Les promoteurs du libre accès, de leur côté, avaient lancé une pétition pour inciter l'Union européenne à s'engager plus avant dans cette voie.
Commentaires
Revenant tout juste de cette conférence, la chose la plus importante qui me reste en tête, c'est le fait que l'accès libre fait maintenant partie du discours officiel. Il faut dire que la remise de la pétition signée par plus de 18 000 personnes et/ou institutions a fait mouche et le Commissaire qui prononçait le discours d'ouverture (Janez Potocnik) a prononcé l'expression "open access" au moins une douzaine de fois. (www.ec-petition.eu/)
Les maisons d'édition étaient clairement sur la défensive. La présentation de Nick Fowler, d'Elsevier, était particulièrement symptomatique d'une attitude placée quelque part entre la colère et la panique. Il a tenté de discréditer les dépôts institutionnels en tapant sur le manque de fiabilité et leurs coûts, mais la réponse de l'économiste Dewatripont, un des co-auteurs du rapport de la Commission sur la publication scientifique, a coupé le vent de ses voiles.
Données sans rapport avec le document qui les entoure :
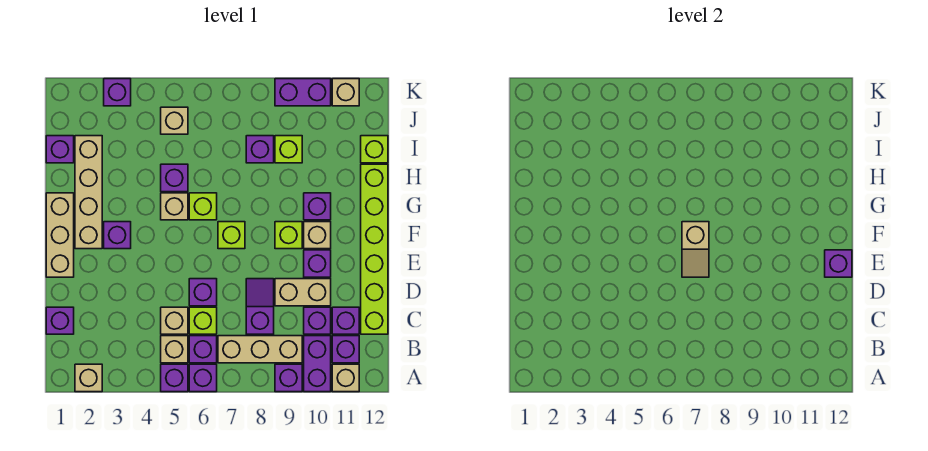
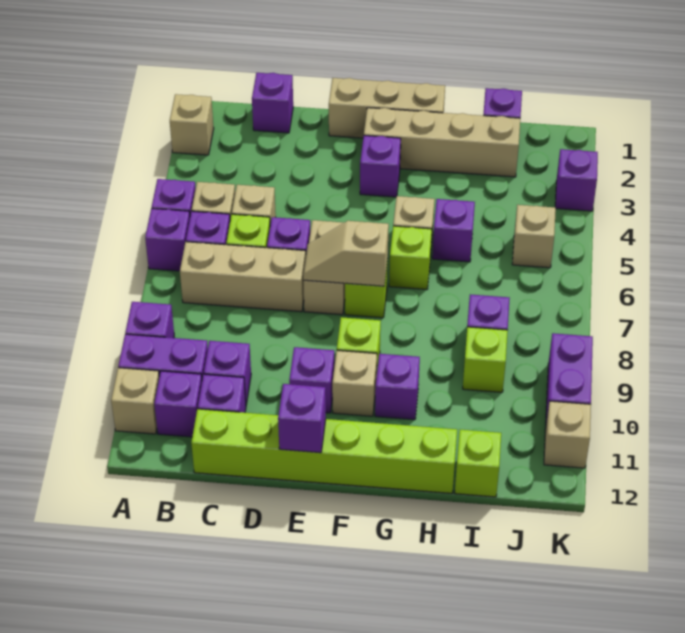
tan brick B7:B9 level 1 -> tan brick B7:D7 level 1
purple slope C8:D8 level 1 top C -> none
tan brick D9:D10 level 1 -> tan brick E6:E7 level 1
La déclaration de Bruxelles (des maisons d'édition, datée du 13 février) a été rapidement critiquée et la confusion qu'elle entretient, pour ce qui est de l'évaluation par les pairs, entre les responsabilités éditoriales propres et celles des maisons d'édition (entre /editors/ et /publishers/ dirait-on en anglais, plus aisément qu'en français) a engendré déjà plusieurs réactions négatives sur diverses listes.
Au toal, cette conférence est à marquer d'une pierre blanche: le libre acccès a fait un grand pas en avant en Europe. La pétition continue et elle sera présentée, élargie, à d'autres instances pertinentes.